= Beginning of Section =
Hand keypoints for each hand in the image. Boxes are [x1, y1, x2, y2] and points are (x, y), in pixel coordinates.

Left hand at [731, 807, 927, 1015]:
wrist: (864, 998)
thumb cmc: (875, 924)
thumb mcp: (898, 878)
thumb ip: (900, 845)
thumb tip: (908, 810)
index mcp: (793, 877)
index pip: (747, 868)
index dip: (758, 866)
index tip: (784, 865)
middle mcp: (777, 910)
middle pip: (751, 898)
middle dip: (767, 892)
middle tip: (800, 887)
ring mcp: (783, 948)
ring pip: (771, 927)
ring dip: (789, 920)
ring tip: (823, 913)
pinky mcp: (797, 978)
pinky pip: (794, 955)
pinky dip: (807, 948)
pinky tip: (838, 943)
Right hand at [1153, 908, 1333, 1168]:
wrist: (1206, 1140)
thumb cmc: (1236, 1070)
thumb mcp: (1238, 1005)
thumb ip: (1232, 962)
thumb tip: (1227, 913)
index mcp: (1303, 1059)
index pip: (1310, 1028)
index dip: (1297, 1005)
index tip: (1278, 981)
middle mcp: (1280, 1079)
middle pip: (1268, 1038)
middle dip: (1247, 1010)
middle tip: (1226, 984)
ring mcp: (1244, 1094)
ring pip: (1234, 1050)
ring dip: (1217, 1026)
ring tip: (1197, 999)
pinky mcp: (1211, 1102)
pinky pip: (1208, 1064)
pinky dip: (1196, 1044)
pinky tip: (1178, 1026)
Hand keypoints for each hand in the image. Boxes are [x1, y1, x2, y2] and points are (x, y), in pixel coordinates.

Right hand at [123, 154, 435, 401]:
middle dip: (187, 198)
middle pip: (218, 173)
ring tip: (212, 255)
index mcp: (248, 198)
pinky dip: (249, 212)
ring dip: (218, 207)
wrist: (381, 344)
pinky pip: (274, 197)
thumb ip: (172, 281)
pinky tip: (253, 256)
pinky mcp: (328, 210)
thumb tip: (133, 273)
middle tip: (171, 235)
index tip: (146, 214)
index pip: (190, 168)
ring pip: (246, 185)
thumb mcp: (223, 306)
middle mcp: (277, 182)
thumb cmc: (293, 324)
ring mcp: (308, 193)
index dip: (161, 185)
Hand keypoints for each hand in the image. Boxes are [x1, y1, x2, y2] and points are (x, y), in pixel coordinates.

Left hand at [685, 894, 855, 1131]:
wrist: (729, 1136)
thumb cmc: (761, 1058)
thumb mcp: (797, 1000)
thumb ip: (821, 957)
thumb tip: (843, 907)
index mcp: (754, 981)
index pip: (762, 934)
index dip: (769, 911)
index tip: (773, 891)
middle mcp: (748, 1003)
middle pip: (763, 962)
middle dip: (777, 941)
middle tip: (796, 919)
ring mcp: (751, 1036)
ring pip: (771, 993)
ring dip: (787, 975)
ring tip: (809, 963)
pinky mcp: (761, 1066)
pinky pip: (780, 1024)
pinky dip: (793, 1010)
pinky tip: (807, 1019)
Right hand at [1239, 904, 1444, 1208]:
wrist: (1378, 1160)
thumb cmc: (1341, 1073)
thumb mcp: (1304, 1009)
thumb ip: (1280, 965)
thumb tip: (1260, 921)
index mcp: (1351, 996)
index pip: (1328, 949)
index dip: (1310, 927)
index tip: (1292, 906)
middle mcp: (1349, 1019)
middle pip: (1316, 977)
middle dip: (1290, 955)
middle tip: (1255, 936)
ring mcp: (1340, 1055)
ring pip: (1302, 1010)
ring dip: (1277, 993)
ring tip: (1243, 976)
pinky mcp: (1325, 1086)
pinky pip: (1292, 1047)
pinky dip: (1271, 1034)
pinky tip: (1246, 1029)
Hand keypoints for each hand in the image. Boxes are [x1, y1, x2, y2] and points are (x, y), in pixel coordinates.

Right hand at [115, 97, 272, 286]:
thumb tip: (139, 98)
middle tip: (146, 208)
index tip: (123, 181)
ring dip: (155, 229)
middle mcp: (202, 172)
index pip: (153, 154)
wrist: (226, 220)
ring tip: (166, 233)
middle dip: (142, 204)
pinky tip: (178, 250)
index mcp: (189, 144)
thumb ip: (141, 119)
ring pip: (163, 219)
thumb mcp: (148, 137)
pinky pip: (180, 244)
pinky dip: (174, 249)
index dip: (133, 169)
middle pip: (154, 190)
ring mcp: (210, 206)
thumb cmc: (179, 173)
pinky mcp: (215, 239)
= End of Section =
■ What you will do ■
Within the listing above, the range opens at the line with "index dip: (769, 911)" and closes at the line with "middle pip: (154, 190)". Reproduce exactly the lines of that range, including both ends.

■ The completed task ■
index dip: (769, 911)
index tip: (773, 891)
middle mcp: (748, 1003)
middle pip: (763, 962)
middle dip: (777, 941)
middle tip: (796, 919)
ring mcp: (751, 1036)
ring pip: (771, 993)
ring dip: (787, 975)
ring tip: (809, 963)
pinky mcp: (761, 1066)
pinky pip: (780, 1024)
pinky dip: (793, 1010)
pinky tip: (807, 1019)
Right hand at [1239, 904, 1444, 1208]:
wrist: (1378, 1160)
thumb cmc: (1341, 1073)
thumb mcp: (1304, 1009)
thumb ip: (1280, 965)
thumb tip: (1260, 921)
index mcp: (1351, 996)
index pip: (1328, 949)
index dip: (1310, 927)
index tip: (1292, 906)
middle mcp: (1349, 1019)
middle pip: (1316, 977)
middle dip: (1290, 955)
middle tip: (1255, 936)
ring mcp: (1340, 1055)
ring pip: (1302, 1010)
ring dip: (1277, 993)
ring tip: (1243, 976)
pinky mcp: (1325, 1086)
pinky pip: (1292, 1047)
pinky dip: (1271, 1034)
pinky tip: (1246, 1029)
Hand keypoints for each hand in the image. Boxes are [x1, y1, x2, y2] and points are (x, y), in pixel coordinates.

Right hand at [115, 97, 272, 286]:
thumb tip: (139, 98)
middle tip: (146, 208)
index tip: (123, 181)
ring dip: (155, 229)
middle mcp: (202, 172)
index pip: (153, 154)
wrist: (226, 220)
ring tip: (166, 233)
middle dip: (142, 204)
pinky tip: (178, 250)
index mcp: (189, 144)
thumb ip: (141, 119)
ring pip: (163, 219)
thumb mcp: (148, 137)
pinky pip: (180, 244)
pinky dip: (174, 249)
index dip: (133, 169)
middle pip: (154, 190)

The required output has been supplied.